REPRESENTATIVES from the Kitasoo First Nation and the City of Terrace say that a recent move to defend the Spirit Bear trademark in court is in the best interests of the northwest, and that the cost for challenging businesses that use the mark are manageable.
Both have now launched a lawsuit against Kelowna-based Urban Distilleries for using the trademarked name shared by the two parties to market brands of gin and vodka.
Terrace first trademarked the name in 2004, and then in 2006 the Kitasoo, which represent the Kitasoo and Xaixais who live at Klemtu on the north coast to mutually trademark the name and to share the cost of opposing other groups from infringing on the mark.
The province also trademarked the name after it became the official mammal of B.C. in 2006.
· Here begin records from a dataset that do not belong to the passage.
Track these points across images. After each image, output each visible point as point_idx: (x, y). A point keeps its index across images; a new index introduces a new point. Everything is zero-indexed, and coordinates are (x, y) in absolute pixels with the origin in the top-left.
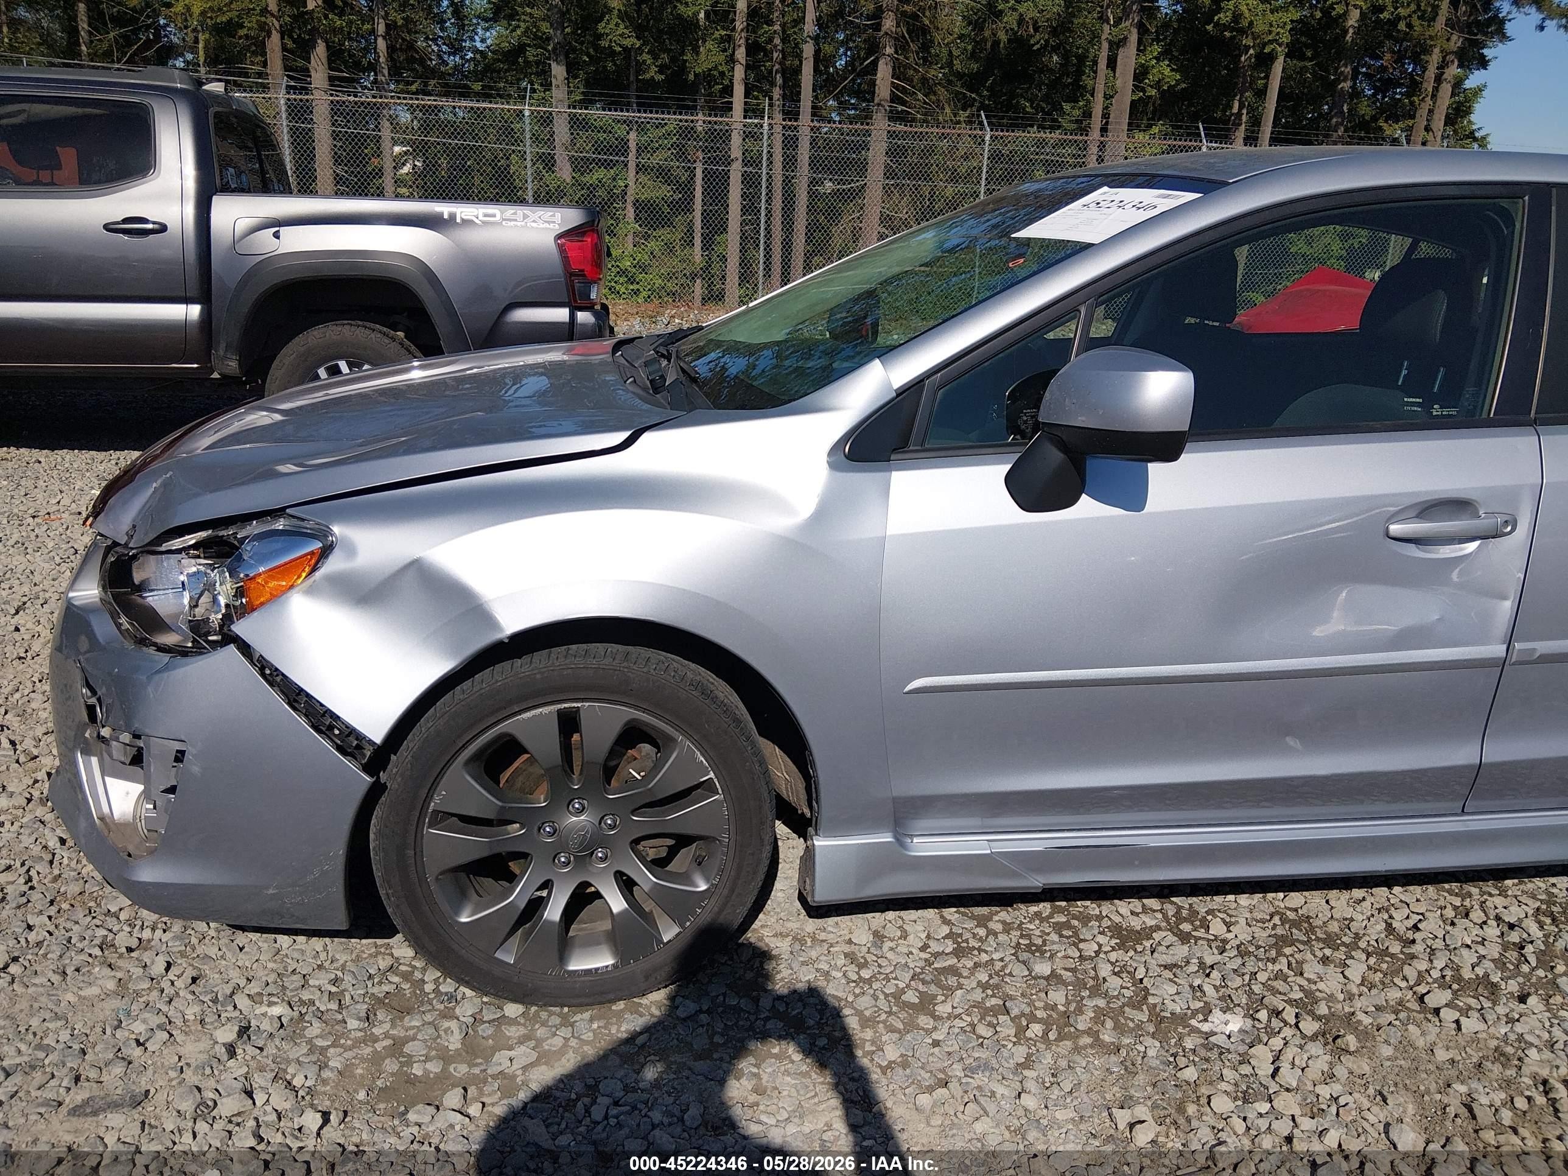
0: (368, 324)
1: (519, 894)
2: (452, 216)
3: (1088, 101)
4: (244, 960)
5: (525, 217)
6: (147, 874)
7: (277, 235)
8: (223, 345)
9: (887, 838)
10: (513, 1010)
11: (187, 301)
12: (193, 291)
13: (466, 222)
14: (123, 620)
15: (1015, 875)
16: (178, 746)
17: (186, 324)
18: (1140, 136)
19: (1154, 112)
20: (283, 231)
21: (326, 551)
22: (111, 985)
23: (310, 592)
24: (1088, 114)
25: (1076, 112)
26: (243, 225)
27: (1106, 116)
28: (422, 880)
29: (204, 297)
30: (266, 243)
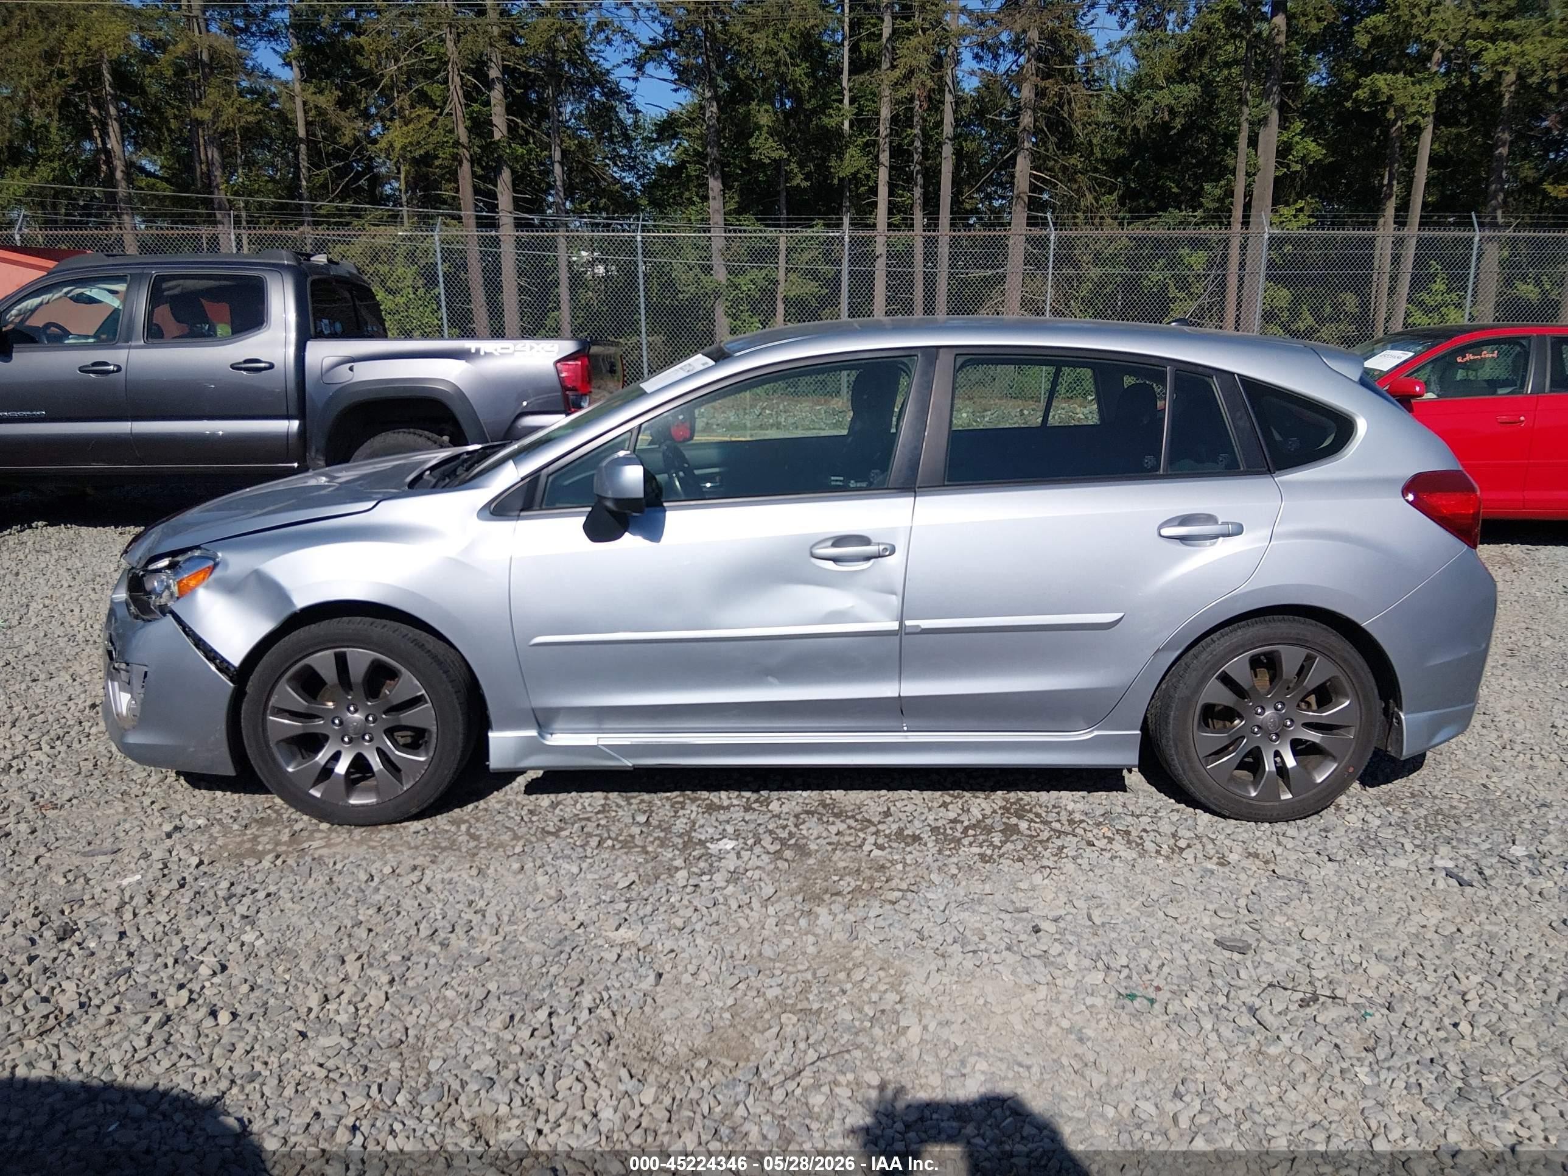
0: (420, 432)
1: (322, 757)
2: (478, 351)
3: (1229, 181)
4: (194, 801)
5: (532, 348)
6: (132, 739)
7: (351, 369)
8: (314, 449)
9: (533, 733)
10: (324, 826)
11: (288, 417)
12: (293, 411)
13: (487, 354)
14: (132, 608)
15: (612, 758)
16: (145, 669)
17: (287, 435)
18: (1285, 211)
19: (1302, 187)
20: (356, 365)
21: (216, 565)
22: (121, 810)
23: (207, 587)
24: (1230, 193)
25: (1218, 192)
26: (328, 362)
27: (1249, 194)
28: (268, 746)
29: (301, 414)
30: (344, 375)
Since 2006, the Kitasoo and the city have successfully challenged three attempts by businesses to use the name Spirit Bear, and worked out agreements with at least one other to use the name, Spirit Bear Coffee Company in an agreement that saw money given to both Terrace and the Kitasoo.
Terrace, has also trademarked the names Kennode, Kennodei, and Moksgm’ol, lost a challenge this year to a phytoplankton company wanting to use the mark Kermode Warrior.
The Kitasoo only trademarked Spirit Bear and do not have an interest in these other names.
“We’ve been working this file for well over a year” said Terrace mayor Dave Pernarowski about the recent lawsuit filed against Urban Distilleries for trademark infringement. “We’ve been trying to work with this company to get them to move away from the Spirit Bear logo-ing and we’re giving them some time to do that.”
“The Spirit Bear is associated with this part of B.C. and the City of Terrace wants to continue to maintain the uniqueness of its trademark. Sometimes you have to push a little bit particularly when it’s being used on a product that isn’t the best representation for a special creature.”
According to the Kitasoo technical advisor Larry Greba, “Anything associated with alcohol isn’t considered an appropriate use of the mark.”
The costs of defending the trademark have yet to be released by the city, but Greba said on that on the Kitasoo end costs have not been high, especially considering that it’s split with Terrace.
“It’s been more than we’d like, but it’s not really burdensome,” said Greba of the three defences and the current court case. “For a municipality like Terrace I don’t think if people have the numbers they would think it out of line. With Kitasoo that’s the case, and it’s a much smaller First Nations community.”
“If it got into some significant court case people would want to take a second look at that,” Greba added.
According to both First Nation and city officials, defending the mark is worthwhile because it helps raise awareness of the animal’s importance to the region.
“We always consult with Terrace. Everything we’ve done to date has been done collaboratively, we’ve had a pretty strong relationship that way,” said Greba.